Provenance: South Boston. Rarity: A Quadruple Eagle: BC High, BC, and BC Law’s joint-JD/MSW. Latest Bucket List Addition: Walk across the English countryside. Most Admired Historic Figure: RFK. Favorite Album: Coming Home by Leon Bridges; best music to cook to. First Website Read in the Morning: The New York Times Daily Briefing. Favorite Book: Catch-22. Best Piece of Advice: David Foster Wallace’s commencement address, “This is Water.” Dream Companion on a Long Flight: Wallace or Karl Ove Knausgaard. With One Extra Hour in the Day: I’d spend it talking with a friend that I don’t make time for.

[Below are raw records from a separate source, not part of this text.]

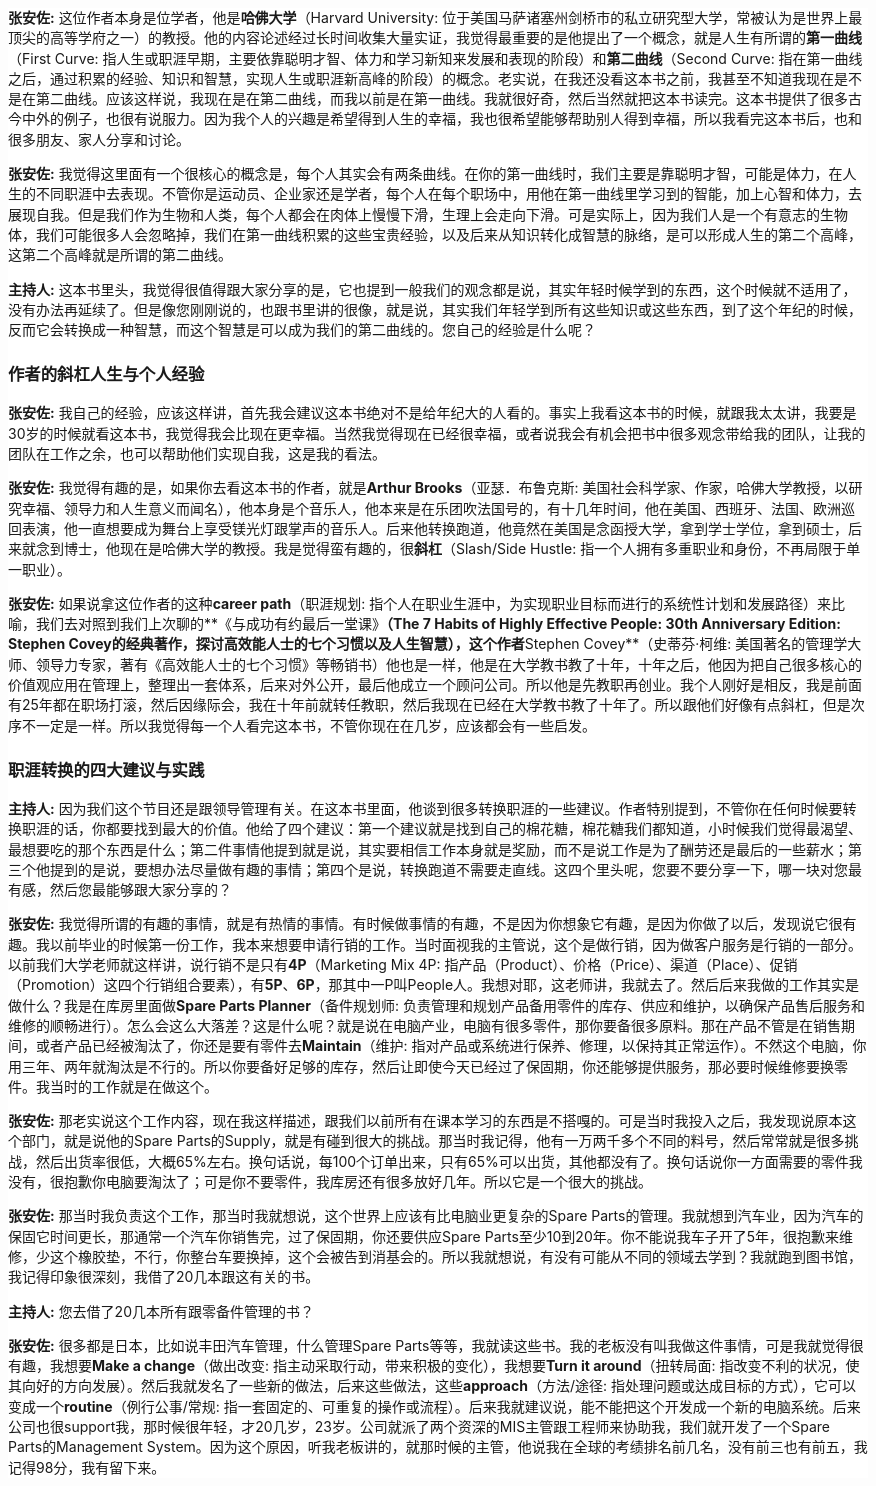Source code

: **张安佐:** 这位作者本身是位学者，他是**哈佛大学**（Harvard University: 位于美国马萨诸塞州剑桥市的私立研究型大学，常被认为是世界上最顶尖的高等学府之一）的教授。他的内容论述经过长时间收集大量实证，我觉得最重要的是他提出了一个概念，就是人生有所谓的**第一曲线**（First Curve: 指人生或职涯早期，主要依靠聪明才智、体力和学习新知来发展和表现的阶段）和**第二曲线**（Second Curve: 指在第一曲线之后，通过积累的经验、知识和智慧，实现人生或职涯新高峰的阶段）的概念。老实说，在我还没看这本书之前，我甚至不知道我现在是不是在第二曲线。应该这样说，我现在是在第二曲线，而我以前是在第一曲线。我就很好奇，然后当然就把这本书读完。这本书提供了很多古今中外的例子，也很有说服力。因为我个人的兴趣是希望得到人生的幸福，我也很希望能够帮助别人得到幸福，所以我看完这本书后，也和很多朋友、家人分享和讨论。

**张安佐:** 我觉得这里面有一个很核心的概念是，每个人其实会有两条曲线。在你的第一曲线时，我们主要是靠聪明才智，可能是体力，在人生的不同职涯中去表现。不管你是运动员、企业家还是学者，每个人在每个职场中，用他在第一曲线里学习到的智能，加上心智和体力，去展现自我。但是我们作为生物和人类，每个人都会在肉体上慢慢下滑，生理上会走向下滑。可是实际上，因为我们人是一个有意志的生物体，我们可能很多人会忽略掉，我们在第一曲线积累的这些宝贵经验，以及后来从知识转化成智慧的脉络，是可以形成人生的第二个高峰，这第二个高峰就是所谓的第二曲线。

**主持人:** 这本书里头，我觉得很值得跟大家分享的是，它也提到一般我们的观念都是说，其实年轻时候学到的东西，这个时候就不适用了，没有办法再延续了。但是像您刚刚说的，也跟书里讲的很像，就是说，其实我们年轻学到所有这些知识或这些东西，到了这个年纪的时候，反而它会转换成一种智慧，而这个智慧是可以成为我们的第二曲线的。您自己的经验是什么呢？

### 作者的斜杠人生与个人经验

**张安佐:** 我自己的经验，应该这样讲，首先我会建议这本书绝对不是给年纪大的人看的。事实上我看这本书的时候，就跟我太太讲，我要是30岁的时候就看这本书，我觉得我会比现在更幸福。当然我觉得现在已经很幸福，或者说我会有机会把书中很多观念带给我的团队，让我的团队在工作之余，也可以帮助他们实现自我，这是我的看法。

**张安佐:** 我觉得有趣的是，如果你去看这本书的作者，就是**Arthur Brooks**（亚瑟．布鲁克斯: 美国社会科学家、作家，哈佛大学教授，以研究幸福、领导力和人生意义而闻名），他本身是个音乐人，他本来是在乐团吹法国号的，有十几年时间，他在美国、西班牙、法国、欧洲巡回表演，他一直想要成为舞台上享受镁光灯跟掌声的音乐人。后来他转换跑道，他竟然在美国是念函授大学，拿到学士学位，拿到硕士，后来就念到博士，他现在是哈佛大学的教授。我是觉得蛮有趣的，很**斜杠**（Slash/Side Hustle: 指一个人拥有多重职业和身份，不再局限于单一职业）。

**张安佐:** 如果说拿这位作者的这种**career path**（职涯规划: 指个人在职业生涯中，为实现职业目标而进行的系统性计划和发展路径）来比喻，我们去对照到我们上次聊的**《与成功有约最后一堂课》**（The 7 Habits of Highly Effective People: 30th Anniversary Edition: Stephen Covey的经典著作，探讨高效能人士的七个习惯以及人生智慧），这个作者**Stephen Covey**（史蒂芬·柯维: 美国著名的管理学大师、领导力专家，著有《高效能人士的七个习惯》等畅销书）他也是一样，他是在大学教书教了十年，十年之后，他因为把自己很多核心的价值观应用在管理上，整理出一套体系，后来对外公开，最后他成立一个顾问公司。所以他是先教职再创业。我个人刚好是相反，我是前面有25年都在职场打滚，然后因缘际会，我在十年前就转任教职，然后我现在已经在大学教书教了十年了。所以跟他们好像有点斜杠，但是次序不一定是一样。所以我觉得每一个人看完这本书，不管你现在在几岁，应该都会有一些启发。

### 职涯转换的四大建议与实践

**主持人:** 因为我们这个节目还是跟领导管理有关。在这本书里面，他谈到很多转换职涯的一些建议。作者特别提到，不管你在任何时候要转换职涯的话，你都要找到最大的价值。他给了四个建议：第一个建议就是找到自己的棉花糖，棉花糖我们都知道，小时候我们觉得最渴望、最想要吃的那个东西是什么；第二件事情他提到就是说，其实要相信工作本身就是奖励，而不是说工作是为了酬劳还是最后的一些薪水；第三个他提到的是说，要想办法尽量做有趣的事情；第四个是说，转换跑道不需要走直线。这四个里头呢，您要不要分享一下，哪一块对您最有感，然后您最能够跟大家分享的？

**张安佐:** 我觉得所谓的有趣的事情，就是有热情的事情。有时候做事情的有趣，不是因为你想象它有趣，是因为你做了以后，发现说它很有趣。我以前毕业的时候第一份工作，我本来想要申请行销的工作。当时面视我的主管说，这个是做行销，因为做客户服务是行销的一部分。以前我们大学老师就这样讲，说行销不是只有**4P**（Marketing Mix 4P: 指产品（Product）、价格（Price）、渠道（Place）、促销（Promotion）这四个行销组合要素），有**5P**、**6P**，那其中一P叫People人。我想对耶，这老师讲，我就去了。然后后来我做的工作其实是做什么？我是在库房里面做**Spare Parts Planner**（备件规划师: 负责管理和规划产品备用零件的库存、供应和维护，以确保产品售后服务和维修的顺畅进行）。怎么会这么大落差？这是什么呢？就是说在电脑产业，电脑有很多零件，那你要备很多原料。那在产品不管是在销售期间，或者产品已经被淘汰了，你还是要有零件去**Maintain**（维护: 指对产品或系统进行保养、修理，以保持其正常运作）。不然这个电脑，你用三年、两年就淘汰是不行的。所以你要备好足够的库存，然后让即使今天已经过了保固期，你还能够提供服务，那必要时候维修要换零件。我当时的工作就是在做这个。

**张安佐:** 那老实说这个工作内容，现在我这样描述，跟我们以前所有在课本学习的东西是不搭嘎的。可是当时我投入之后，我发现说原本这个部门，就是说他的Spare Parts的Supply，就是有碰到很大的挑战。那当时我记得，他有一万两千多个不同的料号，然后常常就是很多挑战，然后出货率很低，大概65%左右。换句话说，每100个订单出来，只有65%可以出货，其他都没有了。换句话说你一方面需要的零件我没有，很抱歉你电脑要淘汰了；可是你不要零件，我库房还有很多放好几年。所以它是一个很大的挑战。

**张安佐:** 那当时我负责这个工作，那当时我就想说，这个世界上应该有比电脑业更复杂的Spare Parts的管理。我就想到汽车业，因为汽车的保固它时间更长，那通常一个汽车你销售完，过了保固期，你还要供应Spare Parts至少10到20年。你不能说我车子开了5年，很抱歉来维修，少这个橡胶垫，不行，你整台车要换掉，这个会被告到消基会的。所以我就想说，有没有可能从不同的领域去学到？我就跑到图书馆，我记得印象很深刻，我借了20几本跟这有关的书。

**主持人:** 您去借了20几本所有跟零备件管理的书？

**张安佐:** 很多都是日本，比如说丰田汽车管理，什么管理Spare Parts等等，我就读这些书。我的老板没有叫我做这件事情，可是我就觉得很有趣，我想要**Make a change**（做出改变: 指主动采取行动，带来积极的变化），我想要**Turn it around**（扭转局面: 指改变不利的状况，使其向好的方向发展）。然后我就发名了一些新的做法，后来这些做法，这些**approach**（方法/途径: 指处理问题或达成目标的方式），它可以变成一个**routine**（例行公事/常规: 指一套固定的、可重复的操作或流程）。后来我就建议说，能不能把这个开发成一个新的电脑系统。后来公司也很support我，那时候很年轻，才20几岁，23岁。公司就派了两个资深的MIS主管跟工程师来协助我，我们就开发了一个Spare Parts的Management System。因为这个原因，听我老板讲的，就那时候的主管，他说我在全球的考绩排名前几名，没有前三也有前五，我记得98分，我有留下来。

Bou-Rhodes completed a joint JD/MSW this past spring.
As a preschooler, I wanted to be a firefighter. I dressed in a raincoat and plastic helmet, then walked into the local coffee shop with a garden hose and asked if they had any fires I could put out. They didn’t, but they let me check the smoke detectors. I took the exam during my senior year at BC, but when I saw I was 1,200th on the list, I knew it wasn’t meant to be.
When I was a sophomore at BC High, working at the Boys & Girls Club in South Boston, a kid got angry and tore my boss’s office apart. I’d never seen a child so upset and destructive. Other people saw him as a “bad kid,” but I had seen him be incredibly empathetic and kind. It was a pivotal moment because I realized the anger didn’t define him, and we could change how he saw himself if we built off those moments of kindness. That’s a driving social work philosophy now, where you build off what works in someone’s life, because we are all more than the worst things we do.

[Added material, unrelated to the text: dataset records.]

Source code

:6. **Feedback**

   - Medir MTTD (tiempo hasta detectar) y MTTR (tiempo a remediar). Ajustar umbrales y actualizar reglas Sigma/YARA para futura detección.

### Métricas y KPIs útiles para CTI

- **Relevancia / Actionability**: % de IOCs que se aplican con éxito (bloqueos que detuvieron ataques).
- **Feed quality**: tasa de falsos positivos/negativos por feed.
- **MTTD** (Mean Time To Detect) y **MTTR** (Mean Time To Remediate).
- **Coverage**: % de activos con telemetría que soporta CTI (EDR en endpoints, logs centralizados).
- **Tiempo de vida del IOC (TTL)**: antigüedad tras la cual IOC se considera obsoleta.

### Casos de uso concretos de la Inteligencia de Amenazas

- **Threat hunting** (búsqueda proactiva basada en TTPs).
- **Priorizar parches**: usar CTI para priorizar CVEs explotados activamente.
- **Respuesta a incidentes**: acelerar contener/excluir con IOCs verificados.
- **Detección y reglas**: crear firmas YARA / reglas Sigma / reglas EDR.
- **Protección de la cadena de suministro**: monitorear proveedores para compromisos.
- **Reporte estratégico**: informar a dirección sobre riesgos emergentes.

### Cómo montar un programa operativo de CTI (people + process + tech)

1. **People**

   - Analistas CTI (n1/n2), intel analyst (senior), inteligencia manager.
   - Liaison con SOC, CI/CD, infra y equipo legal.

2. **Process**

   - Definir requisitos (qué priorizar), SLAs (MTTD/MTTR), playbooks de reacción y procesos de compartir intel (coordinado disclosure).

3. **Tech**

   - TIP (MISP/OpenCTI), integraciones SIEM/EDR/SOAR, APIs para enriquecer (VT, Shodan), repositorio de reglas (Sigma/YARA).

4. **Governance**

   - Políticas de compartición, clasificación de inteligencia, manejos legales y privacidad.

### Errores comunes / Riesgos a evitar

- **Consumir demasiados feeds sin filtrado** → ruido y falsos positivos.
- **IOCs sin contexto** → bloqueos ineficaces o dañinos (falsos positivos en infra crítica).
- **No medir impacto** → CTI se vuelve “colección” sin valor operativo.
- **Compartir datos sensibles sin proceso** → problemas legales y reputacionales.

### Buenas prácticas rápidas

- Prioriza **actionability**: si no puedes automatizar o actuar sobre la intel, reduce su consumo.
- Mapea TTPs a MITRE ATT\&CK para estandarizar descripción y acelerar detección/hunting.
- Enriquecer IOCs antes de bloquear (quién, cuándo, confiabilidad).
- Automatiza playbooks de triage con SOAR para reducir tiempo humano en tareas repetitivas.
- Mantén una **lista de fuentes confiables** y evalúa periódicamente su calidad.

Law school was not in my plans; I was only going to pursue my MSW. But as I considered the dual degree program, I realized the incredible value a social-work-minded lawyer could have. In social work school, you spend a lot of time learning about how systems like schools and law enforcement impact someone’s development and opportunity. Learning the law through that lens has definitely pushed me towards legal realism.
I want to reshape our criminal justice system. It needs to be centered on forgiveness, compassion, and understanding.

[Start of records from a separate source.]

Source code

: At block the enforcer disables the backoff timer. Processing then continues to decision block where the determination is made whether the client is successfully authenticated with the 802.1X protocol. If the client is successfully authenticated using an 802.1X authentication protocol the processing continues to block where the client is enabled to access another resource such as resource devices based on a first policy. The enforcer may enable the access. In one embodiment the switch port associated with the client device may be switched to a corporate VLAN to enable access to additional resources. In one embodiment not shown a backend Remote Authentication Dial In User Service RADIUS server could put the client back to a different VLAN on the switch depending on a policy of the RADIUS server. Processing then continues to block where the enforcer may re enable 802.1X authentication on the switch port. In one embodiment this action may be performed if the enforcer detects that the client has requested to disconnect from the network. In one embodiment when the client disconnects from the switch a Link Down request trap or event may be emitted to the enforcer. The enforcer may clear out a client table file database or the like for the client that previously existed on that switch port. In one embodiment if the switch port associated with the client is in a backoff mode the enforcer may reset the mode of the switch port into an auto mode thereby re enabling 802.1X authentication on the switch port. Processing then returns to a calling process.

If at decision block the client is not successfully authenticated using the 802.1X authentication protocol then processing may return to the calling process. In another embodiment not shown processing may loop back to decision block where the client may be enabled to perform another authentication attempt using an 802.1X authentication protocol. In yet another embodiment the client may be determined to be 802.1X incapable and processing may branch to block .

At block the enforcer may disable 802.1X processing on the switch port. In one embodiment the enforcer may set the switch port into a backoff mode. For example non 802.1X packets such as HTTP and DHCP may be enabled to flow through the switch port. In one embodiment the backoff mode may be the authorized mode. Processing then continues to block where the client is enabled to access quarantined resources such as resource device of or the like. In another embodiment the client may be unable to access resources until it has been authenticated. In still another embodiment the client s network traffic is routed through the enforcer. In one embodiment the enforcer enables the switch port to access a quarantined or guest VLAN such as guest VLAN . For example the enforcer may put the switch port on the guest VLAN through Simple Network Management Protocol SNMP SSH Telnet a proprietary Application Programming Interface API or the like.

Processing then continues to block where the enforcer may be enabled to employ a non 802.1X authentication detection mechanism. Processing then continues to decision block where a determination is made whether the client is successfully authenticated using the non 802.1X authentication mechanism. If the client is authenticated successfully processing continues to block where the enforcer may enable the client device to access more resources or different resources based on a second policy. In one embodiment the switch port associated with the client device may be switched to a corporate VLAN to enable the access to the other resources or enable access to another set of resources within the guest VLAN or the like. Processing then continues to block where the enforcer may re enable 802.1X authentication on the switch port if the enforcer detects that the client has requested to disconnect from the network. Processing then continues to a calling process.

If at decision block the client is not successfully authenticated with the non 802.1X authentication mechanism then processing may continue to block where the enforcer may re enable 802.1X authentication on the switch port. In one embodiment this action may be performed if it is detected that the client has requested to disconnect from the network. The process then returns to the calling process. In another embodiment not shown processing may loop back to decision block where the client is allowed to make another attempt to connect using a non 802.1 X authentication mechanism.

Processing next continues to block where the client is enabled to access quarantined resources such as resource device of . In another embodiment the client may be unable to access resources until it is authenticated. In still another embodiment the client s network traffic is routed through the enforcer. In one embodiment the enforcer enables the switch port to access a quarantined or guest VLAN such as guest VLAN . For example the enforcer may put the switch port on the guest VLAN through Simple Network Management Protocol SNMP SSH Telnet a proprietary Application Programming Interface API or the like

I think back on my time working with kids, and I remember their stories and the experiences, both good and bad, that we had together, and it reminds me why I started down the path I’m on. I saw the Chris Evans movie, Puncture, in college, where he plays a lawyer helping nurses, and thought, “Wow, I want to be a badass lawyer who goes around in a suit and changes people’s lives.” I bought my LSAT books the next morning.